The early-bird results for the first quarter of the financial year suggest the wait for "better days" could be long. Profit and revenue have both shown tepid growth; companies continue to face the same headwinds as in the years during the latter half of the last government. The demand environment remains challenging, and incremental revenues are falling short of costs - both operational, as well as financial. Five years of near double-digit consumer inflation has made costs, especially salary and wages, sticky, translating into a decline in output per worker or labour productivity. Asset utilisation in a majority of the manufacturing and infrastructure industries is at the lowest in a decade, thanks to a combination of rapid capacity expansion between 2005 and 2011, and a subsequent demand slowdown. Both constraints feed into each other. Lower inflation could help companies put a lid on wage growth, and improve their cost competitiveness. Conversely, any halt to further capacity expansion would lead to a gradual improvement in capacity utilisation, leading to an improvement in corporate finances over a period of time. The results so far suggest that this is not happening on any meaningful scale as yet. Salary bills continued to grow faster than revenues, and volume and interest cost once again rose faster than operating profit. The result was a further deterioration in the interest-coverage ratio for companies.

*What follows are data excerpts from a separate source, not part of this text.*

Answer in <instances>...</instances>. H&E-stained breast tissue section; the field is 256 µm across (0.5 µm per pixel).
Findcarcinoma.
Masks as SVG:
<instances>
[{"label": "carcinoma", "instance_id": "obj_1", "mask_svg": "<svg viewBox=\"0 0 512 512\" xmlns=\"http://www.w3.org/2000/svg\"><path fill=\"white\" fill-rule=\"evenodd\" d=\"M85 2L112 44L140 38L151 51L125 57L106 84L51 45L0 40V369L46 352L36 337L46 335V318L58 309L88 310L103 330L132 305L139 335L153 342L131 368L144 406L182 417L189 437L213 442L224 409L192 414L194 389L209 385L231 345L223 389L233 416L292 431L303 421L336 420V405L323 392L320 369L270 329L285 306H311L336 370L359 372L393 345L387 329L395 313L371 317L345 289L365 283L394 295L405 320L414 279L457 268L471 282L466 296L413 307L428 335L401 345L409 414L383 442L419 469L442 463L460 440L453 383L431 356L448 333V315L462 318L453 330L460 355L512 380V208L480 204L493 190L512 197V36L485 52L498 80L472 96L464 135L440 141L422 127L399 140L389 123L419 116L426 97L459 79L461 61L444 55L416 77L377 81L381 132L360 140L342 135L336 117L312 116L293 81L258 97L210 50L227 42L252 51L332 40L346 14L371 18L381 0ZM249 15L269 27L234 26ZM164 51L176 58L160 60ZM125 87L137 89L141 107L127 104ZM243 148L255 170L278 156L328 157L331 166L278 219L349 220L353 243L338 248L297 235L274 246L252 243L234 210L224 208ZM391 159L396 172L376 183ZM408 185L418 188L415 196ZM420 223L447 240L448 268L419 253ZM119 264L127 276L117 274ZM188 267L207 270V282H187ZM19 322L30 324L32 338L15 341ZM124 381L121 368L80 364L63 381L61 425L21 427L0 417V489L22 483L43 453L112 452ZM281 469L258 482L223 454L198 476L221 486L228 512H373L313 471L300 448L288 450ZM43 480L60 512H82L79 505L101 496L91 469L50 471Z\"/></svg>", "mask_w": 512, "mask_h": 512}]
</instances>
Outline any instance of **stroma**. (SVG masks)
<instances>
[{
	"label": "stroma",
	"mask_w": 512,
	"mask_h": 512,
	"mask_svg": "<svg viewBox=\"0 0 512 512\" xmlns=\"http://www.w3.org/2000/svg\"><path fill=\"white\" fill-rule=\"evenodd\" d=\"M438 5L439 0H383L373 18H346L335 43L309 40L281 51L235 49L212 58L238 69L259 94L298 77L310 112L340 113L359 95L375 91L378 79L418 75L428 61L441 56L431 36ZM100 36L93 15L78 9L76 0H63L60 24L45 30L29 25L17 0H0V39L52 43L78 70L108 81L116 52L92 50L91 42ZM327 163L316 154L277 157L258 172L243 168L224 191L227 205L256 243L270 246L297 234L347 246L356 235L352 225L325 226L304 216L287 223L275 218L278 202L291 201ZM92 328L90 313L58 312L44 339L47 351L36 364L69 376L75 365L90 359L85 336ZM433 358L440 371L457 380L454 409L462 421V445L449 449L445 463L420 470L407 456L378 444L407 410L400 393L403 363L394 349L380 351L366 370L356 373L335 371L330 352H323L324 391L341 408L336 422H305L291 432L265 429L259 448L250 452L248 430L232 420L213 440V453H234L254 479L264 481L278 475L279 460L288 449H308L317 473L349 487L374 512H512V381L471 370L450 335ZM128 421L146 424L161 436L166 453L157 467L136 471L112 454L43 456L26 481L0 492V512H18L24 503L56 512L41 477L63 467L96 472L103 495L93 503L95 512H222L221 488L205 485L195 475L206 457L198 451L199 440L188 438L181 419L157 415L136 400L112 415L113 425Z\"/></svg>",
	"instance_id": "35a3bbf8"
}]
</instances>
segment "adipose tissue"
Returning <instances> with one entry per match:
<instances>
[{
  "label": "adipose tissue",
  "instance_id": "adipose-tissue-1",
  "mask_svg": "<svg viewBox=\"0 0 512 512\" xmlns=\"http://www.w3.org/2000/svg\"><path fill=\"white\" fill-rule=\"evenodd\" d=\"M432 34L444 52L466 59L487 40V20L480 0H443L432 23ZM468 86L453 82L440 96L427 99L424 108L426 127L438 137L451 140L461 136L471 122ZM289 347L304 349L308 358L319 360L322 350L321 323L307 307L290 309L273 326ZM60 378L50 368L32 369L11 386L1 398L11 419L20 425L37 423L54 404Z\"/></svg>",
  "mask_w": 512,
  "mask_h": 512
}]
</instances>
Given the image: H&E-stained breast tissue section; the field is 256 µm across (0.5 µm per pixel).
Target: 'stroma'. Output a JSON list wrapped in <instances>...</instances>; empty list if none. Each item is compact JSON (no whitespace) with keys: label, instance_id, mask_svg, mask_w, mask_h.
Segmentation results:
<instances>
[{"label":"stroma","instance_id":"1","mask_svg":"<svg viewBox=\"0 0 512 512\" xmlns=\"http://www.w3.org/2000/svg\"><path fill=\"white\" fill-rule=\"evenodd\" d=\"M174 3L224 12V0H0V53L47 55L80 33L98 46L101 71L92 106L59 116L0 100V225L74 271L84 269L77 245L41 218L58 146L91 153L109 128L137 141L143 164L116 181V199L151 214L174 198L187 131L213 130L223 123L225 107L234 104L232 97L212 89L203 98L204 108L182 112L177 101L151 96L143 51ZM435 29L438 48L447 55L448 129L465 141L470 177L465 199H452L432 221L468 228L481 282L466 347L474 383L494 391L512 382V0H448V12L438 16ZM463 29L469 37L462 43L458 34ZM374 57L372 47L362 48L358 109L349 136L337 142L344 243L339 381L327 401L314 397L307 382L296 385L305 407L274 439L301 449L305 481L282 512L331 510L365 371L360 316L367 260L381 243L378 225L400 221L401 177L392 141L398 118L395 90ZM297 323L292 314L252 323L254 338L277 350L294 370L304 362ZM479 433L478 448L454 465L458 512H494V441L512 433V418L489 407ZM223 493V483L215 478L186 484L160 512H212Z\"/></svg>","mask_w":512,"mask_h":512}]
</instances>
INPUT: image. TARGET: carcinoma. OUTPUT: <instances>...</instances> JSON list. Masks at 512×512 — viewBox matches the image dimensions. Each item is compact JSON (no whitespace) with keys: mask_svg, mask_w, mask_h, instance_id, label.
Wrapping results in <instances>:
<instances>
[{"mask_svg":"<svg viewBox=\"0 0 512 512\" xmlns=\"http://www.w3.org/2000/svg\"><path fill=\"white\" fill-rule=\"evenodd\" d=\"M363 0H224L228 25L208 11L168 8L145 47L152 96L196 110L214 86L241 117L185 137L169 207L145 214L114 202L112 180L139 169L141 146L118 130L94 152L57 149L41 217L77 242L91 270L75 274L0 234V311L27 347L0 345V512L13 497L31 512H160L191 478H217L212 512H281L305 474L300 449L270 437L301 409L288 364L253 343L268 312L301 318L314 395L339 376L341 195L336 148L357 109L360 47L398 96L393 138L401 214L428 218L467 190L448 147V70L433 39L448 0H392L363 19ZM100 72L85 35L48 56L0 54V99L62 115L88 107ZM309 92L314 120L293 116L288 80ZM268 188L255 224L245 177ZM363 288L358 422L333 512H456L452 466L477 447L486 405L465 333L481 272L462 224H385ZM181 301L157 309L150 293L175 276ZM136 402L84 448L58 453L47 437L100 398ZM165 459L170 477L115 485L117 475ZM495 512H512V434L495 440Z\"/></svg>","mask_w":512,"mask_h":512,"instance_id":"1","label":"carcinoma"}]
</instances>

Some sectors, however, show promise. Idea Cellular, the country's third-largest mobile telecom service operator, reported its best ever numbers in many quarters, raising hopes for a turnaround in the beleaguered sector. Top firms in the automotive, agro-chemical and consumer goods sectors also reported better-than-expected revenue and profit growth. But the worry is that most of the growth for quite a few firms is due to a spike in pre-election government spending, rather than the result of sustained demand recovery in the economy. Also, the rupee depreciation's positive effects are visible in the numbers for information technology or IT, pharmaceutical, automotive, auto-ancillary and textile companies. A gush of foreign capital inflows in the last nine months and the consequent reversal of the rupee's movement have shown up such growth as unsustainable.
Contrary to popular perception, profitability might be the least of India Inc's concerns at the moment. Core operating profit at 17.4 per cent (excluding other income) is at a 12-quarter high for the core manufacturing and services sector excluding IT, financials, and oil and gas. This could either be due to still-strong demand in certain pockets of the economy, such as rural areas, or the companies' ability to charge higher prices on the back of inflationary expectations among consumers. Either way, companies might want to consider sacrificing some of their margins and letting consumer demand recover. That might kick-start sustainable growth.